Später folgt das Feintuning. Gemeinsamer Einstieg, zeitgleiches Anlassen der Motoren oder sogar ein einheitliches Outfit? Der Fantasie sind keine Grenzen gesetzt. Das (nicht ganz preiswerte) i-Tüpfelchen wäre schließlich die Installation von Rauchanlagen.

Air-to-Air-Fotografie stellt ganz besondere Herausforderungen an die Piloten. Foto und Copyright: Herzog

Alle Formationen, wie man sie auf Flugtagen sieht, haben eine lange Übungsphase hinter sich – ganz gleich, ob es sich um internationale Stars oder um ambitionierte Amateure handelt. Wer es ernst meint, holt sich einen Trainer ins Boot. Oberstleutnant Philipp „Phile“ Müller aus der Schweiz etwa hat die ultraleichte Skylark-Formation aus Konstanz „auf Linie gebracht“. 
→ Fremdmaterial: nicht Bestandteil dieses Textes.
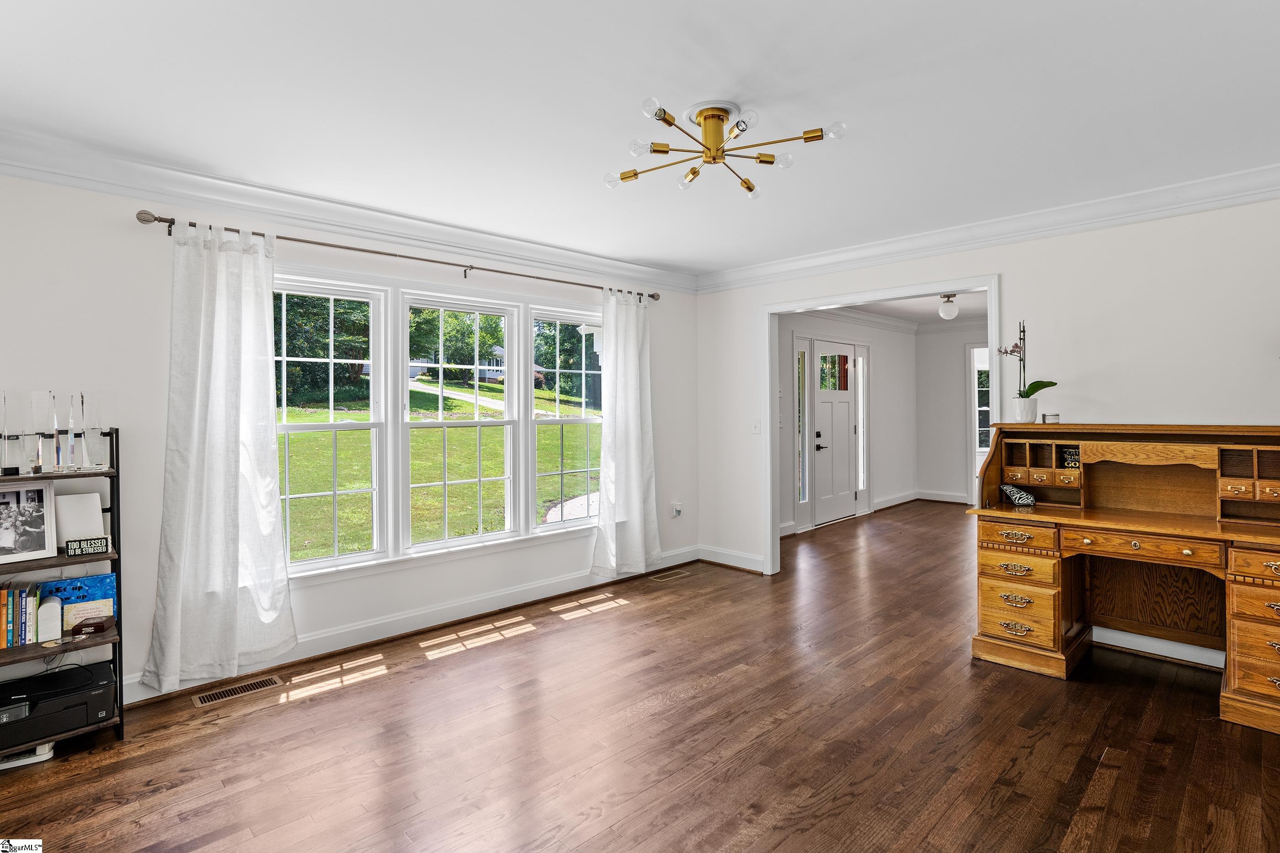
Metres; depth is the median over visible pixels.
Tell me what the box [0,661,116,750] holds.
printer
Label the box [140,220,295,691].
curtain
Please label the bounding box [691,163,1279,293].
crown molding
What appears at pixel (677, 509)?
wall socket
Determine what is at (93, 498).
canvas
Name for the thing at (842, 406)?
front door
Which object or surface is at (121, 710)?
shelf unit
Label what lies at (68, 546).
small sign
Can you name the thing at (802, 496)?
sidelight window
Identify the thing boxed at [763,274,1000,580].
door frame
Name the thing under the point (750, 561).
baseboard
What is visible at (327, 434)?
lawn
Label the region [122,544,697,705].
baseboard
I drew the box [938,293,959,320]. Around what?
ceiling light
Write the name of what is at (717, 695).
floor
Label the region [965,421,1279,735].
desk
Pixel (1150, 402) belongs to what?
right wall
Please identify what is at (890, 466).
wall
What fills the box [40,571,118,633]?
painting
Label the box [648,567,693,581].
floor vent
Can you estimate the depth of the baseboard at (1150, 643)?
3.11 m
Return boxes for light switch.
[751,420,760,433]
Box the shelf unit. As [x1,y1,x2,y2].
[0,425,124,751]
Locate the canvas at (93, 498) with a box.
[53,492,105,544]
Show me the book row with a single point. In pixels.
(11, 630)
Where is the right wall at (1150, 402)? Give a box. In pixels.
[696,192,1279,639]
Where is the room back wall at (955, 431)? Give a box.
[915,324,988,506]
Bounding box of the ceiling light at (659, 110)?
[605,96,846,195]
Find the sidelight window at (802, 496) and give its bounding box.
[794,339,808,510]
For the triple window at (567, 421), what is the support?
in the left wall at (63, 190)
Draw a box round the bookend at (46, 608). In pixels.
[36,596,63,641]
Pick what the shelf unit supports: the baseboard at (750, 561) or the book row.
the book row
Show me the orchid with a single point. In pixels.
(1028, 397)
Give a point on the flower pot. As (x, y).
(1028, 409)
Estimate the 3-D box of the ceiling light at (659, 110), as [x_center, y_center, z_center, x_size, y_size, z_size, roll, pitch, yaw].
[0.292,-1.124,2.265,0.876,0.203,0.864,0,1,-5]
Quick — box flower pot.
[1012,394,1038,422]
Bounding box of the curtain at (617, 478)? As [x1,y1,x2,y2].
[590,289,660,578]
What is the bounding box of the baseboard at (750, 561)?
[697,545,763,571]
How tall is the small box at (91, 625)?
0.042 m
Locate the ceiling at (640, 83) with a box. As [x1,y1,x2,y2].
[0,0,1279,277]
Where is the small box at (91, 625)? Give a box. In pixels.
[71,615,113,636]
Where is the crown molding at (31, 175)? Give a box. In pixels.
[0,130,702,292]
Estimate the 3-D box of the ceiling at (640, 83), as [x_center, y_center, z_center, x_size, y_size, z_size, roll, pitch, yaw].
[0.294,-1.264,1.962,5.554,0.112,5.124,-1,1,-44]
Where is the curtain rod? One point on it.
(394, 254)
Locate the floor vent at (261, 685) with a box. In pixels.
[190,674,287,707]
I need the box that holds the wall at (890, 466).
[779,312,916,536]
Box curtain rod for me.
[132,206,658,301]
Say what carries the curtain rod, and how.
attached to the left wall at (63, 190)
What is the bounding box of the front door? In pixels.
[810,339,858,526]
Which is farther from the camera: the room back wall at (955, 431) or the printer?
the room back wall at (955, 431)
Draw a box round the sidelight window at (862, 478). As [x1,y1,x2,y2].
[855,342,869,509]
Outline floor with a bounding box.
[0,500,1279,852]
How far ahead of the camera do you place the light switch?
4.70 m
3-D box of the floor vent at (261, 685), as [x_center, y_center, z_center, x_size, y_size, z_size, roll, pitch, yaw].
[-1.956,1.294,2.776,0.347,0.007,0.123,-1,1,-44]
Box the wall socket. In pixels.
[671,501,682,517]
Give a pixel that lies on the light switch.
(755, 429)
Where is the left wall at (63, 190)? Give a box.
[0,165,696,703]
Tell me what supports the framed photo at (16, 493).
on the shelf unit
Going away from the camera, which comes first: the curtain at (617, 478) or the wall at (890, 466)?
the curtain at (617, 478)
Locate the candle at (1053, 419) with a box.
[1043,412,1060,423]
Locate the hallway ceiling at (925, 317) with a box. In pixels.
[829,288,988,327]
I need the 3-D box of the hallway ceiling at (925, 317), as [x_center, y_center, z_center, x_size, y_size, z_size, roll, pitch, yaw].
[3.638,-1.482,6.117,4.465,0.112,3.431,-1,1,-44]
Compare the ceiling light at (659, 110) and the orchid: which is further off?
the orchid
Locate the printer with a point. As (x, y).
(83, 695)
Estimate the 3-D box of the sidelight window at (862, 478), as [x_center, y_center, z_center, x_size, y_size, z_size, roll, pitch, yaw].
[2.862,0.022,7.377,0.278,2.078,0.101,-1,1,-44]
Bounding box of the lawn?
[280,378,599,559]
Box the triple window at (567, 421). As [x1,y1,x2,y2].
[272,266,604,581]
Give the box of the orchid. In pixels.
[995,317,1057,419]
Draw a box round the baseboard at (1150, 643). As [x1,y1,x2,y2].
[1090,625,1225,668]
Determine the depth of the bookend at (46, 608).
2.29 m
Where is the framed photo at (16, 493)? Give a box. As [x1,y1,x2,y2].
[0,479,58,563]
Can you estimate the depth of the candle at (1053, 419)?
3.20 m
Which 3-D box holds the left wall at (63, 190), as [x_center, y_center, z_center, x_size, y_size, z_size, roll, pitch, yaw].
[-1.490,0.010,3.617,5.533,2.547,0.159,-1,1,-44]
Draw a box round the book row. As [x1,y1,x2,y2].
[0,583,41,648]
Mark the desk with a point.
(1231, 648)
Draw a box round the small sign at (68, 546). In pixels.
[63,535,109,556]
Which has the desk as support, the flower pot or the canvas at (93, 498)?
the flower pot

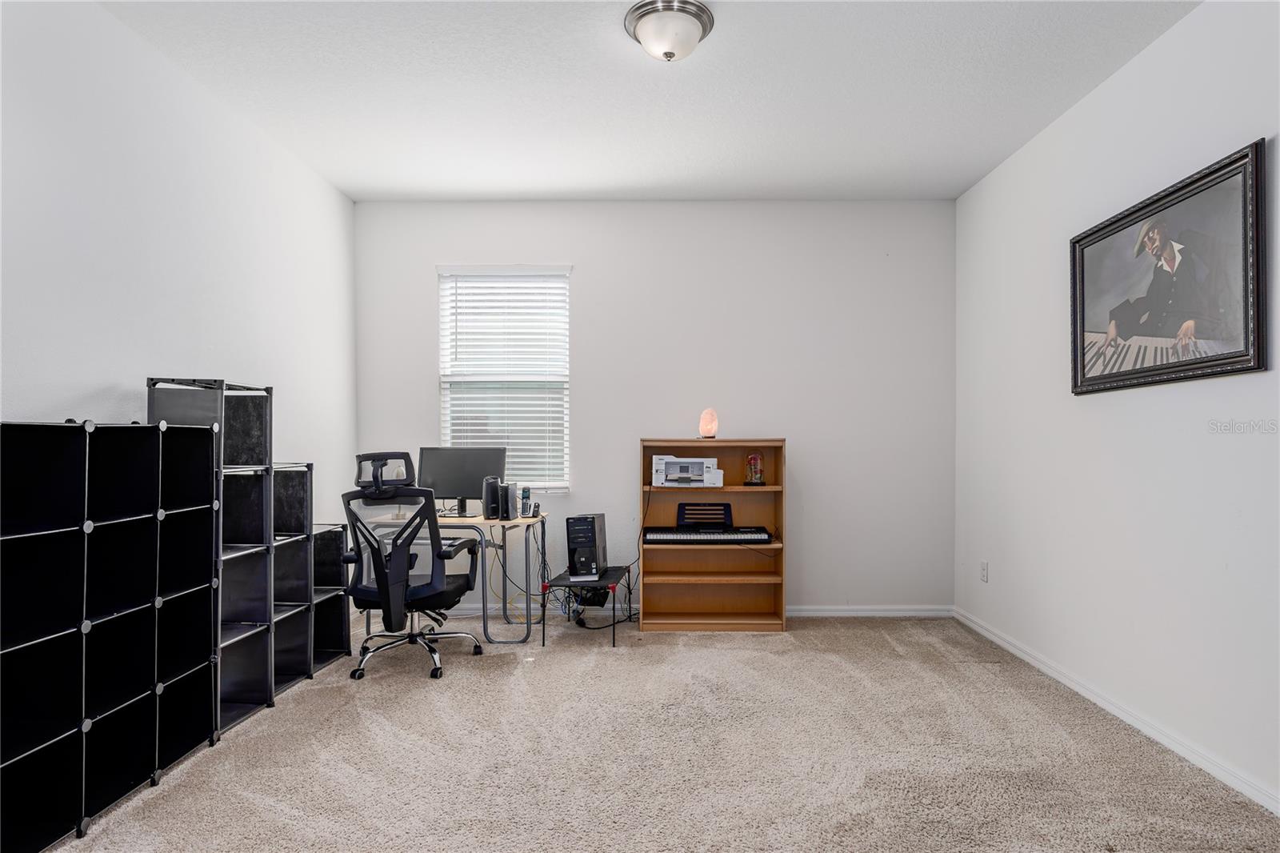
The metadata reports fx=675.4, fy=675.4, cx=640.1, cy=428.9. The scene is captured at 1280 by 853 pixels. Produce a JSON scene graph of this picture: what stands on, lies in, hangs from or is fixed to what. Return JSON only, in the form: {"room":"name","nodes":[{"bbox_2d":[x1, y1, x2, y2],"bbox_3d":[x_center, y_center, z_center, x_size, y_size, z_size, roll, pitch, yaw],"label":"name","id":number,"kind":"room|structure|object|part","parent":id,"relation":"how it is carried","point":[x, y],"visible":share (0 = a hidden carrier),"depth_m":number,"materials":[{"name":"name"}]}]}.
{"room":"office","nodes":[
{"label":"office","id":0,"kind":"room"},
{"bbox_2d":[0,0,357,536],"bbox_3d":[-2.093,-0.151,1.892,0.145,2.826,5.418,0,0,1],"label":"left wall","id":1,"kind":"structure","parent":0,"point":[106,376],"depth_m":2.76,"materials":[{"name":"white paint"}]},
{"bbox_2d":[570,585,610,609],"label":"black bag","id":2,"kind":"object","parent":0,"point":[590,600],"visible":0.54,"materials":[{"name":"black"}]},
{"bbox_2d":[98,0,1201,202],"bbox_3d":[-0.018,-1.589,2.012,4.087,0.109,5.352,0,0,1],"label":"ceiling","id":3,"kind":"structure","parent":0,"point":[570,182],"depth_m":3.04,"materials":[{"name":"white paint"}]},
{"bbox_2d":[624,0,715,61],"bbox_3d":[0.108,-1.481,2.576,0.340,0.152,0.337,0,0,1],"label":"ceiling light","id":4,"kind":"object","parent":3,"relation":"attached to","point":[647,38],"visible":0.98,"depth_m":2.50,"materials":[{"name":"white glass"}]},
{"bbox_2d":[352,200,955,613],"bbox_3d":[0.054,-0.139,4.615,3.997,2.793,0.163,0,0,1],"label":"back wall","id":5,"kind":"structure","parent":0,"point":[577,262],"depth_m":4.52,"materials":[{"name":"white paint"}]},
{"bbox_2d":[436,264,573,490],"bbox_3d":[-0.943,-0.304,4.719,0.933,1.577,0.133,0,0,1],"label":"window","id":6,"kind":"structure","parent":5,"relation":"in","point":[562,297],"depth_m":4.74,"materials":[{"name":"white"}]},
{"bbox_2d":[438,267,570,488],"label":"window blind","id":7,"kind":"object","parent":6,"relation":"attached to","point":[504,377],"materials":[{"name":"white plastic"}]},
{"bbox_2d":[419,604,951,618],"bbox_3d":[0.074,1.218,4.544,3.790,0.078,0.016,0,0,1],"label":"baseboard","id":8,"kind":"structure","parent":5,"relation":"attached to","point":[840,613],"depth_m":4.53,"materials":[{"name":"white paint"}]},
{"bbox_2d":[39,611,1279,852],"bbox_3d":[-0.098,1.285,2.141,4.345,0.100,5.150,0,0,1],"label":"carpet floor","id":9,"kind":"structure","parent":0,"point":[870,632],"depth_m":2.54,"materials":[{"name":"beige carpet"}]},
{"bbox_2d":[0,417,219,852],"bbox_3d":[-1.845,0.617,2.233,0.320,1.246,0.967,0,0,1],"label":"cube shelf","id":10,"kind":"object","parent":9,"relation":"on","point":[136,779],"visible":1,"depth_m":2.20,"materials":[{"name":"black plastic"}]},
{"bbox_2d":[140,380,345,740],"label":"cube shelf","id":11,"kind":"object","parent":9,"relation":"on","point":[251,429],"visible":0.63,"depth_m":3.07,"materials":[{"name":"black plastic"}]},
{"bbox_2d":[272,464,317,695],"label":"cube shelf","id":12,"kind":"object","parent":9,"relation":"on","point":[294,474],"visible":0.4,"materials":[{"name":"black plastic"}]},
{"bbox_2d":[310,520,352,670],"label":"cube","id":13,"kind":"object","parent":9,"relation":"on","point":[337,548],"visible":0.39,"depth_m":3.77,"materials":[{"name":"black plastic"}]},
{"bbox_2d":[337,451,485,681],"bbox_3d":[-1.218,0.688,3.608,0.729,1.138,0.731,0,0,1],"label":"office chair","id":14,"kind":"object","parent":9,"relation":"on","point":[362,590],"visible":0.98,"depth_m":3.43,"materials":[{"name":"black"}]},
{"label":"chair base","id":15,"kind":"part","parent":14,"relation":"part of","materials":[{"name":"silver metal"}]},
{"bbox_2d":[357,510,548,645],"bbox_3d":[-1.161,0.895,4.198,1.063,0.737,0.602,0,0,1],"label":"desk","id":16,"kind":"object","parent":9,"relation":"on","point":[522,521],"visible":0.49,"depth_m":4.01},
{"bbox_2d":[416,444,507,514],"bbox_3d":[-1.111,0.320,4.200,0.526,0.420,0.187,0,0,1],"label":"monitor","id":17,"kind":"object","parent":16,"relation":"on","point":[442,483],"visible":0.83,"depth_m":4.18,"materials":[{"name":"black plastic"}]},
{"bbox_2d":[481,475,500,518],"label":"router","id":18,"kind":"object","parent":16,"relation":"on","point":[490,493],"visible":0.92,"depth_m":3.97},
{"bbox_2d":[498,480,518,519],"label":"modem","id":19,"kind":"object","parent":16,"relation":"on","point":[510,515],"visible":0.97,"depth_m":3.98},
{"bbox_2d":[519,485,531,517],"bbox_3d":[-0.719,0.444,4.150,0.063,0.175,0.104,0,0,1],"label":"cordless phone","id":20,"kind":"object","parent":16,"relation":"on","point":[527,493],"visible":0.98,"depth_m":4.12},
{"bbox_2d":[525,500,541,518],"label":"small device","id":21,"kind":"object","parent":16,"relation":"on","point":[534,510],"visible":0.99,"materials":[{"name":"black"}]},
{"bbox_2d":[542,564,634,645],"bbox_3d":[-0.307,1.077,4.158,0.437,0.364,0.582,0,0,1],"label":"side table","id":22,"kind":"object","parent":9,"relation":"on","point":[562,582],"visible":0.75,"depth_m":3.98,"materials":[{"name":"black metal"}]},
{"bbox_2d":[564,513,607,580],"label":"computer tower","id":23,"kind":"structure","parent":22,"relation":"on","point":[590,523],"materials":[{"name":"black plastic"}]},
{"bbox_2d":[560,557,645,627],"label":"power cables","id":24,"kind":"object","parent":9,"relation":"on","point":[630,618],"visible":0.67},
{"bbox_2d":[638,438,786,631],"bbox_3d":[0.456,0.669,4.298,0.888,1.187,0.351,0,0,1],"label":"bookshelf","id":25,"kind":"object","parent":9,"relation":"on","point":[778,506],"visible":0.83,"depth_m":4.38,"materials":[{"name":"brown wood"}]},
{"bbox_2d":[651,453,725,486],"bbox_3d":[0.305,0.264,4.362,0.472,0.192,0.330,0,0,1],"label":"printer","id":26,"kind":"object","parent":25,"relation":"in","point":[705,478],"visible":0.99,"depth_m":4.27,"materials":[{"name":"white plastic"}]},
{"bbox_2d":[642,526,772,544],"bbox_3d":[0.397,0.656,4.220,0.791,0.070,0.321,0,0,1],"label":"keyboard","id":27,"kind":"object","parent":25,"relation":"in","point":[667,533],"visible":0.99,"depth_m":4.11,"materials":[{"name":"black plastic"}]},
{"bbox_2d":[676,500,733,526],"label":"music stand","id":28,"kind":"object","parent":27,"relation":"on","point":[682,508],"visible":0.99,"depth_m":4.30,"materials":[{"name":"black"}]},
{"bbox_2d":[698,408,719,438],"bbox_3d":[0.437,-0.033,4.351,0.120,0.207,0.118,0,0,1],"label":"salt lamp","id":29,"kind":"object","parent":25,"relation":"on","point":[710,421],"visible":0.97,"depth_m":4.31,"materials":[{"name":"orange"}]},
{"bbox_2d":[743,450,765,484],"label":"rose in dome","id":30,"kind":"object","parent":25,"relation":"in","point":[752,458],"visible":0.99,"depth_m":4.28,"materials":[{"name":"glass"}]},
{"bbox_2d":[952,0,1279,816],"bbox_3d":[2.144,-0.161,1.885,0.152,2.797,5.246,0,0,1],"label":"right wall","id":31,"kind":"structure","parent":0,"point":[1153,50],"depth_m":2.82,"materials":[{"name":"white paint"}]},
{"bbox_2d":[979,560,989,582],"bbox_3d":[2.078,0.859,4.086,0.010,0.119,0.072,0,0,1],"label":"wall socket","id":32,"kind":"object","parent":31,"relation":"attached to","point":[982,568],"visible":0.97,"depth_m":4.07,"materials":[{"name":"white plastic"}]},
{"bbox_2d":[953,606,1279,816],"bbox_3d":[2.072,1.201,2.013,0.015,0.077,4.943,0,0,1],"label":"baseboard","id":33,"kind":"structure","parent":31,"relation":"attached to","point":[1048,670],"depth_m":2.74,"materials":[{"name":"white paint"}]},
{"bbox_2d":[1070,138,1267,394],"bbox_3d":[2.034,-0.554,2.702,0.038,0.766,1.044,0,0,1],"label":"framed picture","id":34,"kind":"object","parent":31,"relation":"attached to","point":[1258,351],"visible":0.99,"depth_m":2.56,"materials":[{"name":"black"}]}
]}

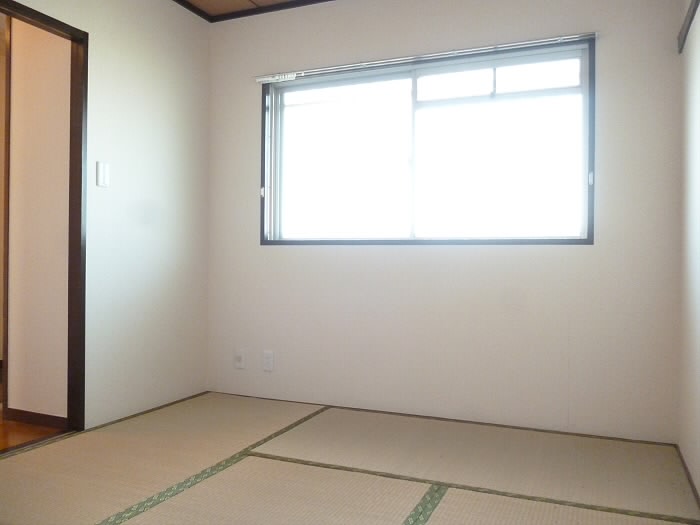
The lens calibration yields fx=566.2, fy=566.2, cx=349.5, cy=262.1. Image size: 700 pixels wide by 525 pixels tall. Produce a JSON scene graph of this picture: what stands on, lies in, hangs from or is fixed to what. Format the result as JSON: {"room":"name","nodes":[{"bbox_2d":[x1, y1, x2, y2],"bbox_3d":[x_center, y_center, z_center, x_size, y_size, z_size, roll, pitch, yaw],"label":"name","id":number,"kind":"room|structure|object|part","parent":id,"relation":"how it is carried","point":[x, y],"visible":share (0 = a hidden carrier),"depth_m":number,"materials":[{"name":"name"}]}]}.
{"room":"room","nodes":[
{"label":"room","id":0,"kind":"room"},
{"bbox_2d":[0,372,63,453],"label":"hallway floor","id":1,"kind":"structure","parent":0,"point":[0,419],"depth_m":2.83,"materials":[{"name":"brown wood"}]},
{"bbox_2d":[8,16,72,422],"bbox_3d":[-1.605,-0.372,3.048,0.545,2.467,0.120,1,0,23],"label":"hallway wall","id":2,"kind":"structure","parent":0,"point":[13,390],"depth_m":3.01,"materials":[{"name":"paint"}]},
{"bbox_2d":[4,408,67,427],"bbox_3d":[-1.634,0.821,2.973,0.494,0.064,0.012,1,0,23],"label":"baseboard","id":3,"kind":"structure","parent":2,"relation":"attached to","point":[39,418],"depth_m":2.98,"materials":[{"name":"brown wood"}]},
{"bbox_2d":[2,0,211,431],"bbox_3d":[-1.703,-0.369,2.045,0.116,2.470,3.836,1,0,23],"label":"left wall","id":4,"kind":"structure","parent":0,"point":[164,108],"depth_m":3.20,"materials":[{"name":"white paint"}]},
{"bbox_2d":[0,0,88,441],"bbox_3d":[-1.550,-0.132,2.471,0.136,1.978,0.903,1,0,23],"label":"door frame","id":5,"kind":"structure","parent":4,"relation":"in","point":[29,13],"depth_m":2.84,"materials":[{"name":"brown wood"}]},
{"bbox_2d":[96,161,109,186],"bbox_3d":[-1.274,-0.454,2.928,0.012,0.122,0.070,1,0,23],"label":"light switch","id":6,"kind":"object","parent":4,"relation":"attached to","point":[100,178],"visible":0.99,"depth_m":2.92,"materials":[{"name":"white plastic"}]},
{"bbox_2d":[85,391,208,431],"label":"baseboard","id":7,"kind":"structure","parent":4,"relation":"attached to","point":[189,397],"depth_m":3.20,"materials":[{"name":"brown wood"}]},
{"bbox_2d":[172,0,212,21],"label":"ceiling trim","id":8,"kind":"structure","parent":4,"relation":"attached to","point":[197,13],"depth_m":3.47,"materials":[{"name":"brown wood"}]},
{"bbox_2d":[171,0,335,21],"bbox_3d":[-0.075,-1.586,1.595,3.648,0.074,3.597,1,0,23],"label":"ceiling","id":9,"kind":"structure","parent":0,"point":[181,0],"depth_m":3.52,"materials":[{"name":"brown wood"}]},
{"bbox_2d":[0,393,699,524],"bbox_3d":[-0.355,0.907,1.519,2.847,0.087,3.716,1,0,23],"label":"tatami floor","id":10,"kind":"structure","parent":0,"point":[251,465],"depth_m":2.31,"materials":[{"name":"beige wicker"}]},
{"bbox_2d":[206,0,681,442],"bbox_3d":[0.324,-0.354,3.267,2.894,2.440,0.145,1,0,23],"label":"back wall","id":11,"kind":"structure","parent":0,"point":[584,250],"depth_m":3.04,"materials":[{"name":"white paint"}]},
{"bbox_2d":[234,348,245,368],"bbox_3d":[-0.704,0.611,3.586,0.073,0.121,0.020,1,0,23],"label":"wall socket","id":12,"kind":"object","parent":11,"relation":"attached to","point":[239,359],"visible":0.99,"depth_m":3.58,"materials":[{"name":"white plastic"}]},
{"bbox_2d":[262,350,273,371],"bbox_3d":[-0.508,0.608,3.502,0.073,0.120,0.009,1,0,23],"label":"wall socket","id":13,"kind":"object","parent":11,"relation":"attached to","point":[268,362],"visible":0.99,"depth_m":3.50,"materials":[{"name":"white plastic"}]},
{"bbox_2d":[254,33,595,82],"bbox_3d":[0.312,-1.122,3.155,1.967,0.044,0.044,1,0,23],"label":"curtain rail","id":14,"kind":"object","parent":11,"relation":"attached to","point":[565,37],"visible":0.95,"depth_m":3.07,"materials":[{"name":"white metal"}]},
{"bbox_2d":[258,35,595,244],"bbox_3d":[0.358,-0.618,3.249,1.913,1.034,0.129,1,0,23],"label":"window","id":15,"kind":"structure","parent":11,"relation":"in","point":[415,87],"depth_m":3.20,"materials":[{"name":"glass"}]},
{"bbox_2d":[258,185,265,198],"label":"curtain tieback hook","id":16,"kind":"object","parent":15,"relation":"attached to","point":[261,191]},
{"bbox_2d":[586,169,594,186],"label":"curtain tieback hook","id":17,"kind":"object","parent":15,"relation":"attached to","point":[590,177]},
{"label":"latch","id":18,"kind":"part","parent":15,"relation":"part of","materials":[{"name":"white"}]},
{"bbox_3d":[-0.093,-0.608,3.554,0.887,1.024,0.036,1,0,23],"label":"pane","id":19,"kind":"part","parent":15,"relation":"part of","materials":[{"name":"glass"}]},
{"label":"pane","id":20,"kind":"part","parent":15,"relation":"part of","materials":[{"name":"glass"}]},
{"bbox_2d":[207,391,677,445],"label":"baseboard","id":21,"kind":"structure","parent":11,"relation":"attached to","point":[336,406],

Eine eigene Disziplin ist übrigens die Air-to-Air-Fotografie. Die Aufgabe für die Piloten lautet, den Fotografen in Position zum fotografierten Objekt zu bringen. Auf die Optik für Außenstehende kommt es dabei nicht an – wohl aber auf präzises Fliegen. Zu den Grundregeln einer Formation kommen hierbei noch Spezialitäten wie der ständige Blickkontakt des Piloten zur Kamera, die richtige Position zur Sonne und die Suche nach einer attraktiven Kulisse.

Formationsflug ist eine ebenso spannende wie anspruchsvolle Angelegenheit. Eine Aufgabe, die sich mit Training und Disziplin stemmen lässt.